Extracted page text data
▬▬▬
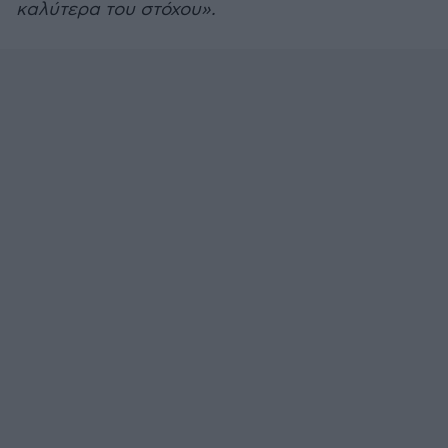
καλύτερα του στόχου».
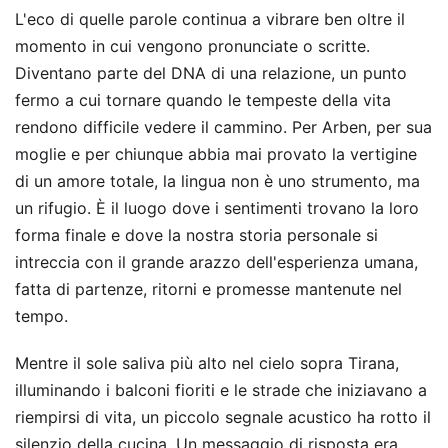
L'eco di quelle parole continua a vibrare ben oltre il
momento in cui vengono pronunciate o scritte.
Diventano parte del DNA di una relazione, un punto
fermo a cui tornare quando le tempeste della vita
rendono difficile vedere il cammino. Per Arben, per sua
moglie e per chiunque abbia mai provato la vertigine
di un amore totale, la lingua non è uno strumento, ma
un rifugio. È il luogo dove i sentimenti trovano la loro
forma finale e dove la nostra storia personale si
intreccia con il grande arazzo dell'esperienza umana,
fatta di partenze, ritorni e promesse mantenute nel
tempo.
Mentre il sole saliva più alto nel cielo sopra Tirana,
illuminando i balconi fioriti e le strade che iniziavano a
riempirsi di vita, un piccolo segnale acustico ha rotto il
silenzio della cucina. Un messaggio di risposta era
▬▬▬
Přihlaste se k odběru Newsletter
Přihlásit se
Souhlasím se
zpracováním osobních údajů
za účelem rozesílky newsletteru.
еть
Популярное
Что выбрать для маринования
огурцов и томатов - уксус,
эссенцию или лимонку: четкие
▬▬▬
Activity: Could you rewrite the stretch from the line containing "Přihlaste se k odběru Newsletter" through the line containing "эссенцию или лимонку: четкие", swapping "огурцов" for "перцев" and leaving everything else unchanged?

Response to the task:
Přihlaste se k odběru Newsletter
Přihlásit se
Souhlasím se
zpracováním osobních údajů
za účelem rozesílky newsletteru.
еть
Популярное
Что выбрать для маринования
перцев и томатов - уксус,
эссенцию или лимонку: четкие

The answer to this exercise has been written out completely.